В этот раз секс был совсем другим. Не было ничего общего с бильярдной. Редж покрывал горячими поцелуями спину и шею, пробовал мою кожу на вкус, словно дегустатор, обводил позвонок за позвонком подушечками пальцев, ласкал ладонями и мучил непозволительной медлительностью. Давал моим мышцам туго обхватить его стержень и тут же выскальзывал, разогревая меня до температуры в реакторе.
А я плавилась, таяла, млела, захлёбывалась…
…от его дыхания, близости, веса.
Да, он покрывал меня сверху, вдавливая в спальник, такой тяжёлый и огромный, но это ощущалось так невероятно правильно, так хорошо и приятно. Ошеломительно прекрасно вкупе с дорожкой поцелуев вдоль позвоночника. Его пальцы языком Брайля чертили на мне, признавались в любви, чётче и яснее, чем на любом разговорном наречии.

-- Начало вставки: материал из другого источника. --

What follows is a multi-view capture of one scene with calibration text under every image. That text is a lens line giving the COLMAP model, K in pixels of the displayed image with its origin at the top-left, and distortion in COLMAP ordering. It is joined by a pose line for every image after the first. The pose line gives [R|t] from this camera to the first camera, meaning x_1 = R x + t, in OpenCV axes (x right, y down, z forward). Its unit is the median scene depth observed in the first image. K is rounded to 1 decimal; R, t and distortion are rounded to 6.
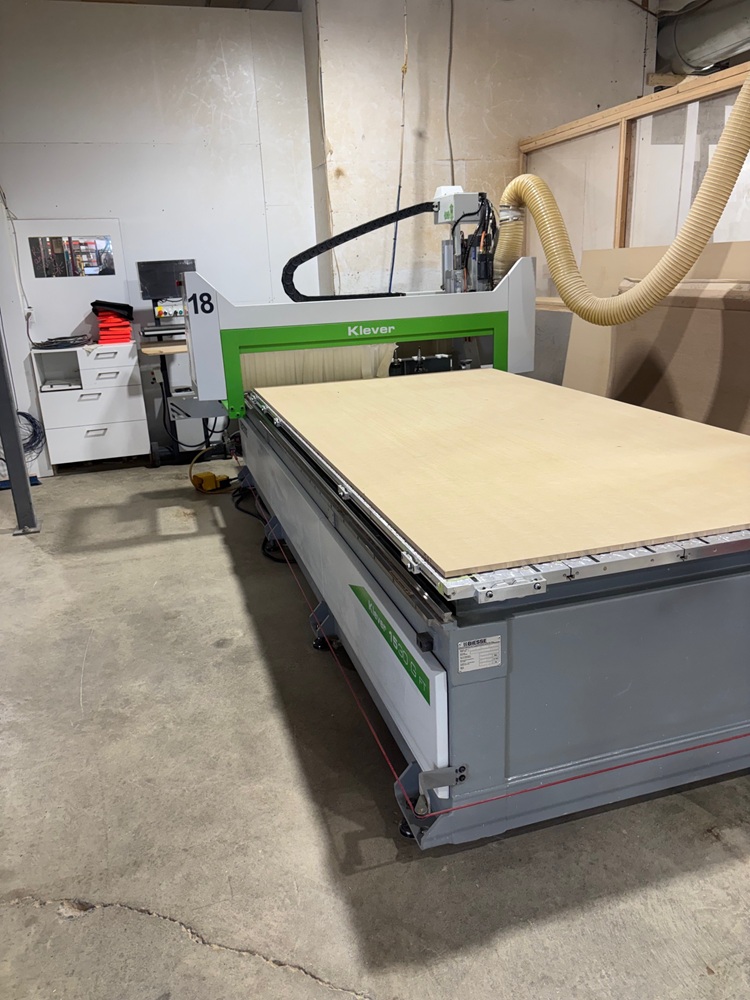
lens RADIAL K [[766.5, 0, 375.0], [0, 766.5, 500.0], [0, 0, 1]] dist [0.053606, -0.055289]
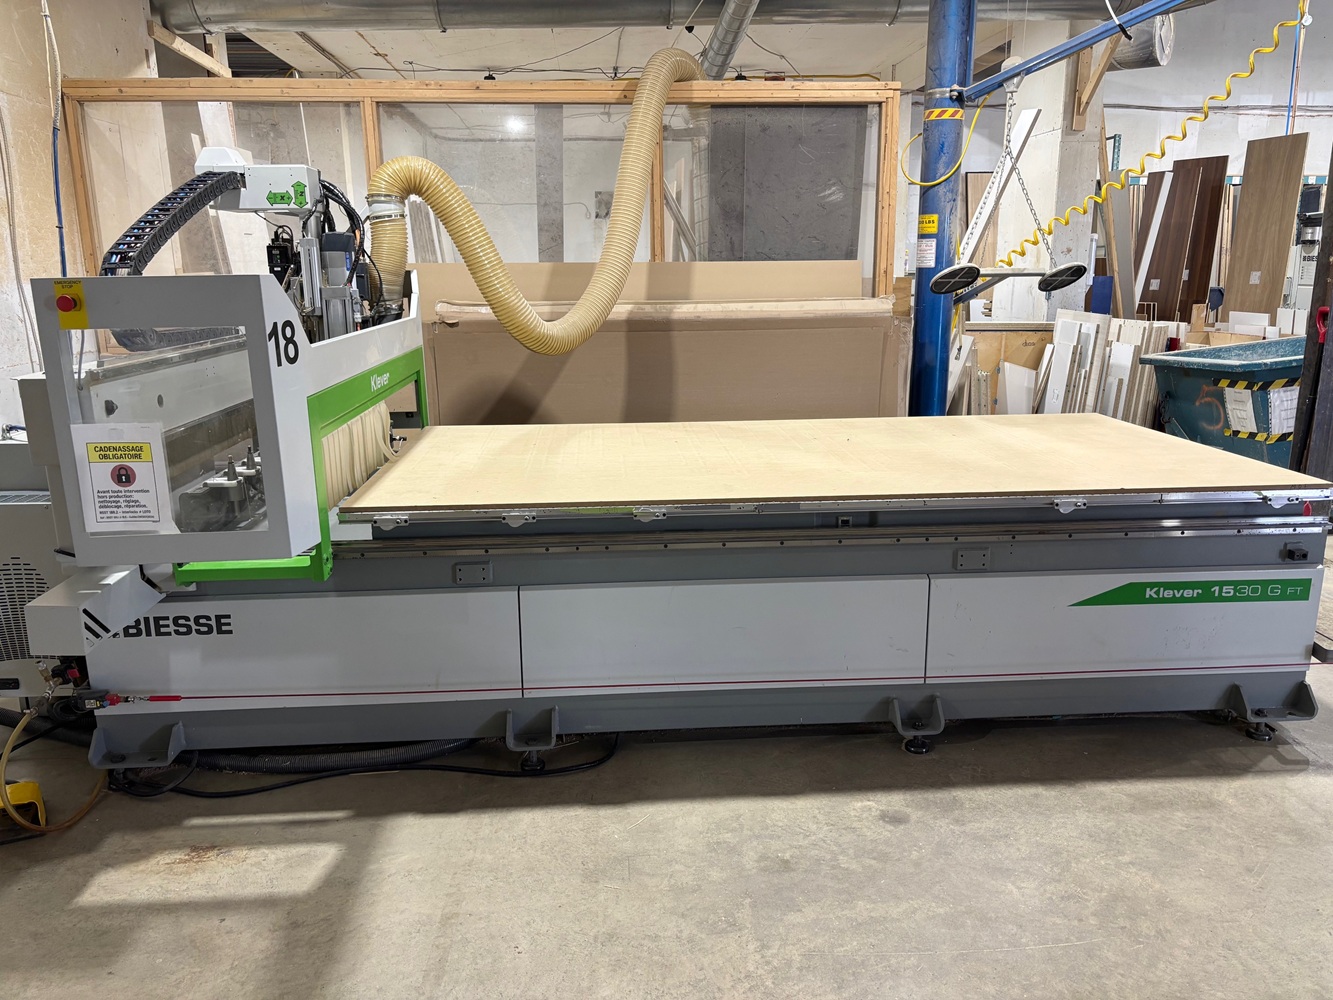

И всё-таки, когда он в очередной раз изматывающе плавно наполнил собой и тут же дразняще отодвинул бёдра назад, я не выдержала:
– Редж! Я хочу тебя. Может, ты уже возьмешь?!
Негодующе развернулась под ним и столкнулась с магнетическим чёрным взглядом с искрами-смешинками.
– А я уже думал, что не дождусь этих слов, – промурлыкал этот хитрый и крайне довольный кошак.
Длинные ресницы сомкнулись, а я осеклась, поняв,
Редж, что же ты со мной делаешь? Как можно в тебя не влюбиться? Одно твоё имя – моя погибель, я уже молчу о глазах цвета ночи.
Но Редж не был бы собой, если бы дал время на рефлексию. Словно до него был его брат-близнец, он неожиданно резко сменил ритм, позу и угол. Подхватил мои ноги, скрестил лодыжки, поднял, сжал и принялся вбиваться так быстро и мощно, что оставалось лишь уцепиться за спальник.
Если бы до Реджа не изобрели Камасутру, то клянусь, её бы изобрёл он.
Он крутил меня и вертел так, будто хотел попробовать всюду. Будто заранее знал, как усилить ощущения и взвинтить желание до предела. Садистски вбивался до моих криков и судорог тела, пережидал волну, упиваясь эйфорией, и вновь начинал адские эксперименты.